You can hear it in the voices of people talking about it, struggling to force sense into it. It’s that struggle to make sense that invariably leads well-meaning people to say Really Stupid Things. You would be better off trying to explain the Mind of God to a six-year-old than to stand in line at the funeral home and try to explain to a grieving family member why their loved one’s death is Actually Okay.

Yeah, sure. In another thousand years, we’ll all be dust. In another billion years this planet will be dust in the cold depths of space. So what. We are people of flesh and the moment, rooted here, now, in this time in this place in the universe. And now we are here, and our loved one is not. Long-range perspective does not help.

God has a plan for all of us, and everything in that plan works for the best, even if it’s in ways known only to Him. That may be. I rarely make the mistake of confusing God with Santa Claus—sometimes God demands some pretty hard things of us. I believe we can accept that and still think that some of those things stink. Big time.

A relationship with God can be a big help in these times, but I have also seen it hinder healing, bending people under the weight of grief doubled by a load of guilt because of a mistaken belief that we are always supposed to think that God’s plan is great.

I think any good relationship has room for anger. I think anyone who has had a loved one taken unexpectedly is entitled to be angry at God. I think God gets that. I expect God is still right there after the anger has run its course.

Death is not something we deal with well as a culture. We don’t even like the word—passing, gone, departed, left us, and a dozen other gentle euphemisms cushion us from the subject.

It is oddly surprising, though, that the religious and the not-so-religious agree about the importance of death-- We only have so much time in this world, and we have no way of knowing how much, so we had better make the best use of it we possibly can.

If I were going to live a million years, it doesn’t matter one whit how I spend today. If I knew the people around me were also going to live that long, it wouldn’t matter how I treated them, what I said, what I did, what I paid attention to.

I remember words from Mort Teig’s funeral years ago, to the effect that we should not be sad for the days we had lost, but grateful for the time that he was with us.

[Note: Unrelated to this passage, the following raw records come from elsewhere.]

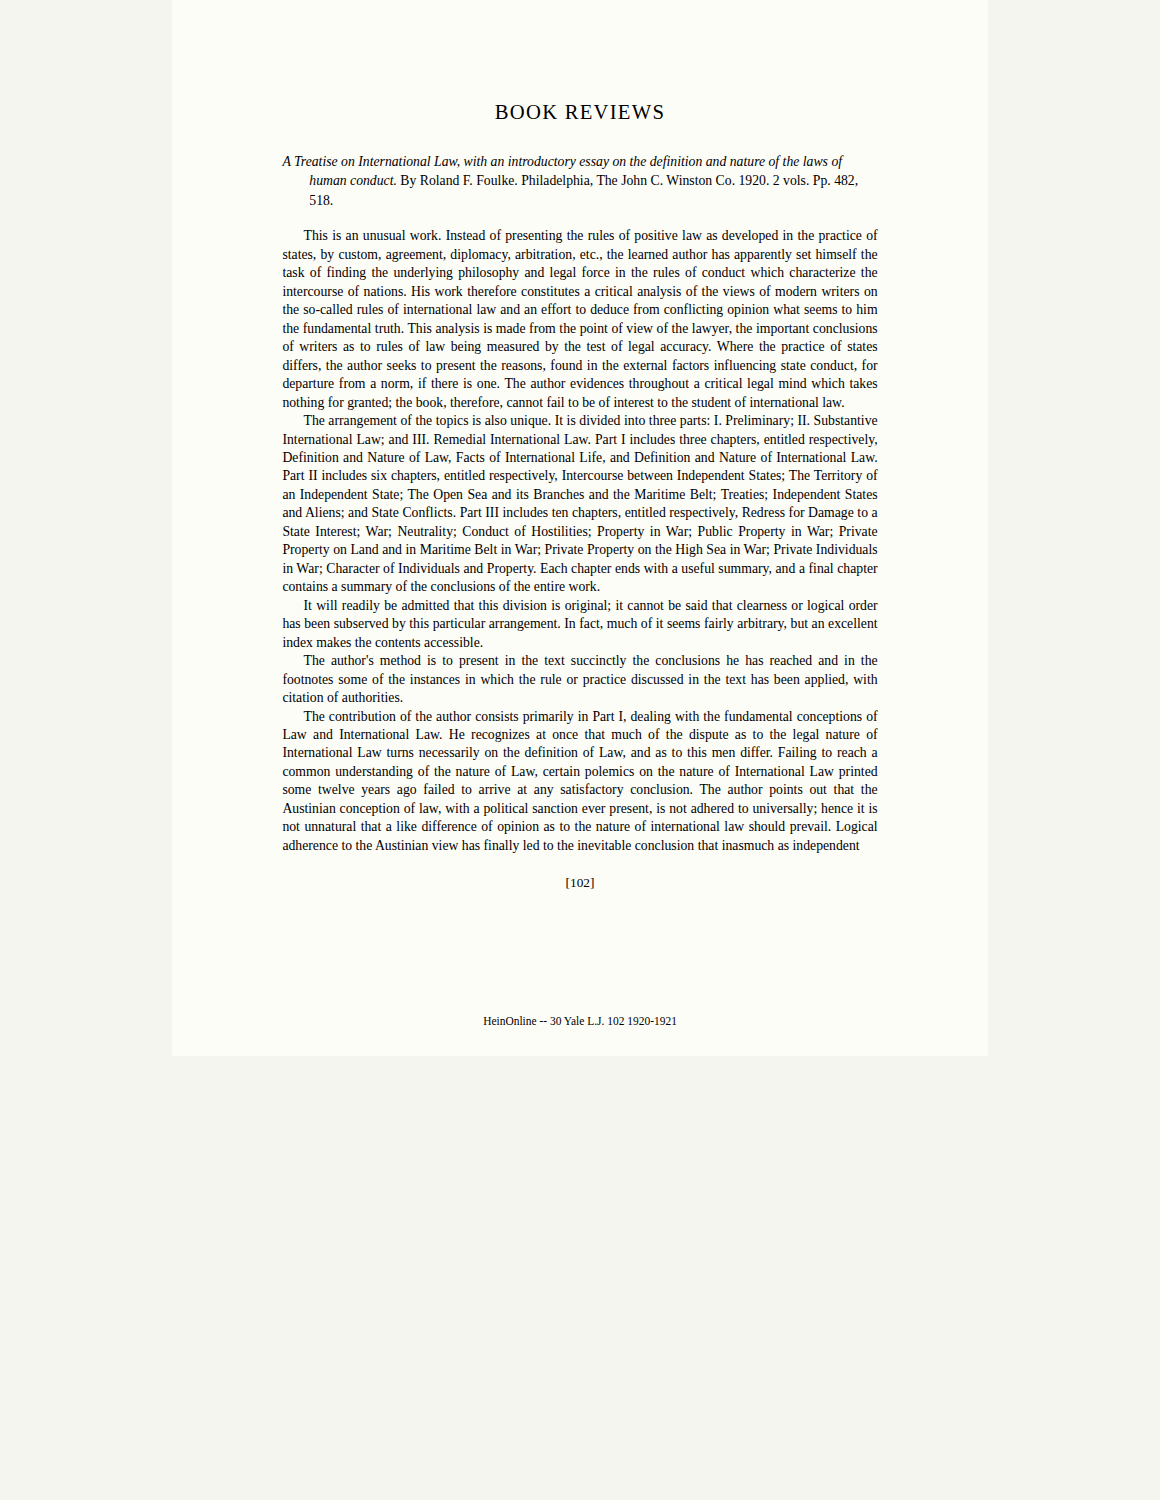BOOK REVIEWS
A Treatise on International Law, with an introductory essay on the definition and nature of the laws of human conduct. By Roland F. Foulke. Philadelphia, The John C. Winston Co. 1920. 2 vols. Pp. 482, 518.
This is an unusual work. Instead of presenting the rules of positive law as developed in the practice of states, by custom, agreement, diplomacy, arbitration, etc., the learned author has apparently set himself the task of finding the underlying philosophy and legal force in the rules of conduct which characterize the intercourse of nations. His work therefore constitutes a critical analysis of the views of modern writers on the so-called rules of international law and an effort to deduce from conflicting opinion what seems to him the fundamental truth. This analysis is made from the point of view of the lawyer, the important conclusions of writers as to rules of law being measured by the test of legal accuracy. Where the practice of states differs, the author seeks to present the reasons, found in the external factors influencing state conduct, for departure from a norm, if there is one. The author evidences throughout a critical legal mind which takes nothing for granted; the book, therefore, cannot fail to be of interest to the student of international law.
The arrangement of the topics is also unique. It is divided into three parts: I. Preliminary; II. Substantive International Law; and III. Remedial International Law. Part I includes three chapters, entitled respectively, Definition and Nature of Law, Facts of International Life, and Definition and Nature of International Law. Part II includes six chapters, entitled respectively, Intercourse between Independent States; The Territory of an Independent State; The Open Sea and its Branches and the Maritime Belt; Treaties; Independent States and Aliens; and State Conflicts. Part III includes ten chapters, entitled respectively, Redress for Damage to a State Interest; War; Neutrality; Conduct of Hostilities; Property in War; Public Property in War; Private Property on Land and in Maritime Belt in War; Private Property on the High Sea in War; Private Individuals in War; Character of Individuals and Property. Each chapter ends with a useful summary, and a final chapter contains a summary of the conclusions of the entire work.
It will readily be admitted that this division is original; it cannot be said that clearness or logical order has been subserved by this particular arrangement. In fact, much of it seems fairly arbitrary, but an excellent index makes the contents accessible.
The author's method is to present in the text succinctly the conclusions he has reached and in the footnotes some of the instances in which the rule or practice discussed in the text has been applied, with citation of authorities.
The contribution of the author consists primarily in Part I, dealing with the fundamental conceptions of Law and International Law. He recognizes at once that much of the dispute as to the legal nature of International Law turns necessarily on the definition of Law, and as to this men differ. Failing to reach a common understanding of the nature of Law, certain polemics on the nature of International Law printed some twelve years ago failed to arrive at any satisfactory conclusion. The author points out that the Austinian conception of law, with a political sanction ever present, is not adhered to universally; hence it is not unnatural that a like difference of opinion as to the nature of international law should prevail. Logical adherence to the Austinian view has finally led to the inevitable conclusion that inasmuch as independent
[102]
HeinOnline -- 30 Yale L.J. 102 1920-1921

Death stinks. It hurts. It is a thief that robs us of precious time with people that we love. But that theft serves as reminder for us to value and cherish the moments we still have. If I had a million todays, they would be as cheap as paper napkins, as common as dirt. But I might have only one more, and that makes it more valuable than gold. I’m not sure being reminded of that is worth the loss of one bright, beautiful, promising life, but if it helps us resolve to honor that life, it’s a start.